O que estabelece a portaria

A norma organiza regras para todo o ciclo de vida das soluções de IA usadas pela Receita, do desenvolvimento ao monitoramento e eventual desativação dos sistemas.

Também exige que essas soluções sigam princípios de governança, proteção de dados, segurança da informação, rastreabilidade, mitigação de vieses e respeito aos direitos fundamentais.

Fiscalização mais direcionada

A publicação da norma não implica, por si só, um aumento das fiscalizações — a principal mudança está na forma como elas passam a ser conduzidas.

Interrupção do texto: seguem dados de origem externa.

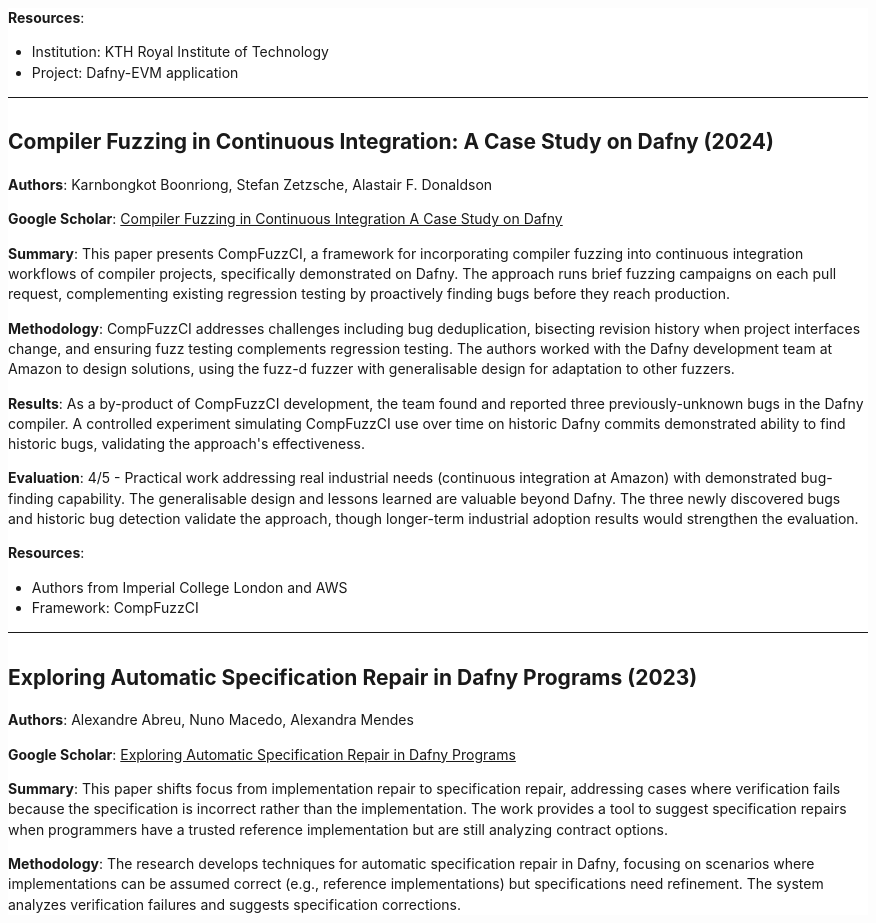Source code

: **Resources**:
- Institution: KTH Royal Institute of Technology
- Project: Dafny-EVM application

---

## Compiler Fuzzing in Continuous Integration: A Case Study on Dafny (2024)

**Authors**: Karnbongkot Boonriong, Stefan Zetzsche, Alastair F. Donaldson

**Google Scholar**: [Compiler Fuzzing in Continuous Integration A Case Study on Dafny](https://scholar.google.com/scholar?q=Compiler+Fuzzing+in+Continuous+Integration+A+Case+Study+on+Dafny)

**Summary**: This paper presents CompFuzzCI, a framework for incorporating compiler fuzzing into continuous integration workflows of compiler projects, specifically demonstrated on Dafny. The approach runs brief fuzzing campaigns on each pull request, complementing existing regression testing by proactively finding bugs before they reach production.

**Methodology**: CompFuzzCI addresses challenges including bug deduplication, bisecting revision history when project interfaces change, and ensuring fuzz testing complements regression testing. The authors worked with the Dafny development team at Amazon to design solutions, using the fuzz-d fuzzer with generalisable design for adaptation to other fuzzers.

**Results**: As a by-product of CompFuzzCI development, the team found and reported three previously-unknown bugs in the Dafny compiler. A controlled experiment simulating CompFuzzCI use over time on historic Dafny commits demonstrated ability to find historic bugs, validating the approach's effectiveness.

**Evaluation**: 4/5 - Practical work addressing real industrial needs (continuous integration at Amazon) with demonstrated bug-finding capability. The generalisable design and lessons learned are valuable beyond Dafny. The three newly discovered bugs and historic bug detection validate the approach, though longer-term industrial adoption results would strengthen the evaluation.

**Resources**:
- Authors from Imperial College London and AWS
- Framework: CompFuzzCI

---

## Exploring Automatic Specification Repair in Dafny Programs (2023)

**Authors**: Alexandre Abreu, Nuno Macedo, Alexandra Mendes

**Google Scholar**: [Exploring Automatic Specification Repair in Dafny Programs](https://scholar.google.com/scholar?q=Exploring+Automatic+Specification+Repair+in+Dafny+Programs)

**Summary**: This paper shifts focus from implementation repair to specification repair, addressing cases where verification fails because the specification is incorrect rather than the implementation. The work provides a tool to suggest specification repairs when programmers have a trusted reference implementation but are still analyzing contract options.

**Methodology**: The research develops techniques for automatic specification repair in Dafny, focusing on scenarios where implementations can be assumed correct (e.g., reference implementations) but specifications need refinement. The system analyzes verification failures and suggests specification corrections.
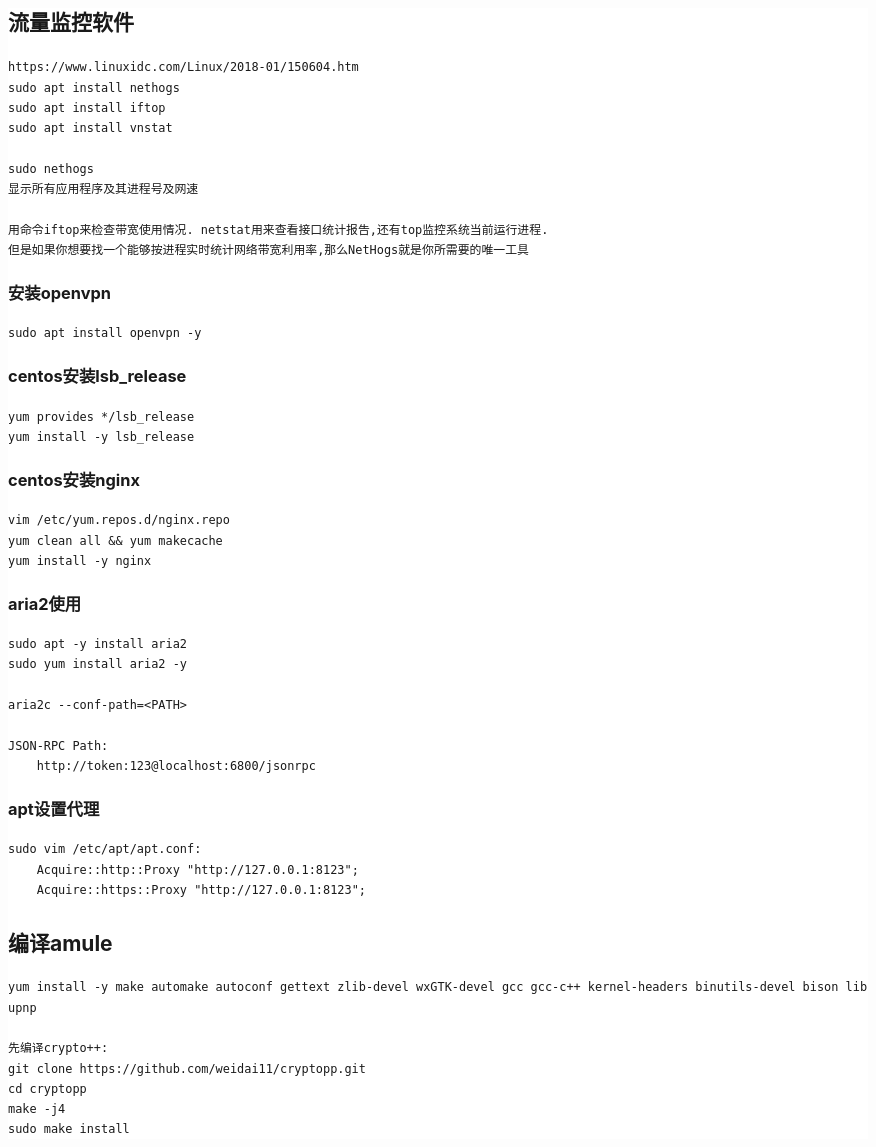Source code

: ## 流量监控软件

    https://www.linuxidc.com/Linux/2018-01/150604.htm
    sudo apt install nethogs
    sudo apt install iftop
    sudo apt install vnstat

    sudo nethogs
    显示所有应用程序及其进程号及网速

    用命令iftop来检查带宽使用情况. netstat用来查看接口统计报告,还有top监控系统当前运行进程.
    但是如果你想要找一个能够按进程实时统计网络带宽利用率,那么NetHogs就是你所需要的唯一工具

### 安装openvpn

    sudo apt install openvpn -y

### centos安装lsb_release

    yum provides */lsb_release
    yum install -y lsb_release

### centos安装nginx

    vim /etc/yum.repos.d/nginx.repo
    yum clean all && yum makecache
    yum install -y nginx

### aria2使用

    sudo apt -y install aria2
    sudo yum install aria2 -y

    aria2c --conf-path=<PATH>

    JSON-RPC Path:
        http://token:123@localhost:6800/jsonrpc

### apt设置代理

    sudo vim /etc/apt/apt.conf:
        Acquire::http::Proxy "http://127.0.0.1:8123";
        Acquire::https::Proxy "http://127.0.0.1:8123";

## 编译amule

    yum install -y make automake autoconf gettext zlib-devel wxGTK-devel gcc gcc-c++ kernel-headers binutils-devel bison libupnp

	先编译crypto++:
	git clone https://github.com/weidai11/cryptopp.git
	cd cryptopp
	make -j4
	sudo make install
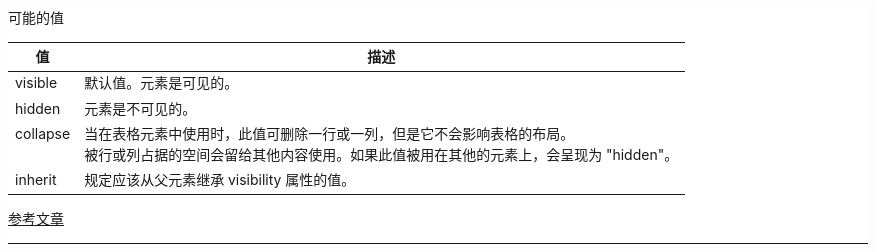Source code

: 可能的值

| 值 | 描述|
| --- | --- |
| visible | 默认值。元素是可见的。|
| hidden | 元素是不可见的。|
| collapse | 当在表格元素中使用时，此值可删除一行或一列，但是它不会影响表格的布局。<br>被行或列占据的空间会留给其他内容使用。如果此值被用在其他的元素上，会呈现为 "hidden"。|
| inherit | 规定应该从父元素继承 visibility 属性的值。|

[参考文章](https://www.w3school.com.cn/cssref/pr_class_visibility.asp)

---








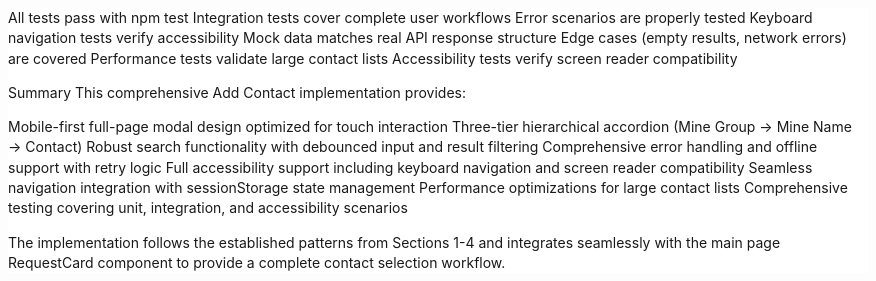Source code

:  All tests pass with npm test
 Integration tests cover complete user workflows
 Error scenarios are properly tested
 Keyboard navigation tests verify accessibility
 Mock data matches real API response structure
 Edge cases (empty results, network errors) are covered
 Performance tests validate large contact lists
 Accessibility tests verify screen reader compatibility


Summary
This comprehensive Add Contact implementation provides:

Mobile-first full-page modal design optimized for touch interaction
Three-tier hierarchical accordion (Mine Group → Mine Name → Contact)
Robust search functionality with debounced input and result filtering
Comprehensive error handling and offline support with retry logic
Full accessibility support including keyboard navigation and screen reader compatibility
Seamless navigation integration with sessionStorage state management
Performance optimizations for large contact lists
Comprehensive testing covering unit, integration, and accessibility scenarios

The implementation follows the established patterns from Sections 1-4 and integrates seamlessly with the main page RequestCard component to provide a complete contact selection workflow.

Com modelos de IA capazes de processar grandes volumes de dados simultaneamente, a Receita ganha capacidade de identificar padrões, inconsistências e situações de maior risco com mais rapidez e precisão.

Isso permite concentrar recursos em casos que realmente apresentem indícios de irregularidades, tornando a fiscalização mais eficiente e baseada em evidências.

Supervisão humana continua obrigatória

Um dos pontos centrais da portaria é a exigência de supervisão humana sobre as decisões.

A IA pode apoiar análises, sugerir classificações de risco e subsidiar decisões administrativas, mas decisões com efeitos relevantes para os contribuintes continuam sob responsabilidade dos servidores públicos — o que busca garantir transparência e respeito às garantias legais.

O que muda para as empresas

Para empresas e escritórios contábeis, a portaria reforça uma tendência já presente no ambiente tributário: a qualidade das informações prestadas ao Fisco se torna cada vez mais estratégica.

Quanto mais integradas as bases de dados da administração tributária e mais sofisticados os modelos de análise, menor o espaço para inconsistências, erros operacionais ou divergências nas informações enviadas.

Por isso, investir em governança tributária, conciliações periódicas e processos internos bem estruturados deixa de ser apenas uma boa prática e passa a ser uma medida de prevenção de riscos.

O que dizem os especialistas

Para o contador Cleiton Celini, a portaria consolida uma transformação que já vinha sendo construída nos últimos anos. Segundo ele, "A Receita Federal já utilizava ferramentas tecnológicas extremamente avançadas para análise de dados. O grande avanço da Portaria é estabelecer regras claras para a governança da Inteligência Artificial, reforçando princípios como transparência, responsabilidade e supervisão humana. Para as empresas, isso significa que a qualidade das informações enviadas ao Fisco será cada vez mais determinante."

Celini também destaca que o papel do contador se amplia: "O contador deixa de atuar apenas no cumprimento das obrigações acessórias e passa a exercer uma função ainda mais estratégica na prevenção de riscos, na organização das informações e na construção de uma governança tributária sólida."

Já o contador Gledson Alves avalia que a tecnologia deve tornar o ambiente tributário mais eficiente tanto para o poder público quanto para os contribuintes: "A Inteligência Artificial permite que a Receita concentre esforços nas situações de maior risco, reduzindo análises aleatórias. Empresas que investem em controles internos, revisão fiscal e conformidade tendem a enfrentar menos questionamentos e mais segurança nas suas operações."

Para Alves, a principal mudança não é a criação de novas obrigações, mas a necessidade de elevar continuamente a qualidade das informações fiscais: "A conformidade tributária passa a depender cada vez mais da consistência dos dados. Processos bem estruturados deixam de ser um diferencial e tornam-se um requisito para empresas que desejam crescer de forma sustentável."

Uma mudança sem volta

A institucionalização da política acompanha iniciativas semelhantes em outros países, que já incorporam análise preditiva, aprendizado de máquina e automação para melhorar a arrecadação, combater fraudes e oferecer serviços públicos mais eficientes.

No Brasil, a Portaria RFB nº 647 não altera a legislação tributária nem cria novas obrigações para os contribuintes, mas sinaliza que a fiscalização será cada vez mais orientada por dados, inteligência analítica e governança tecnológica.

Para empresas e profissionais da contabilidade, a mensagem é direta: investir em conformidade, controles internos e qualidade das informações deixou de ser apenas recomendável e passou a ser estratégico para acompanhar a evolução da administração tributária brasileira.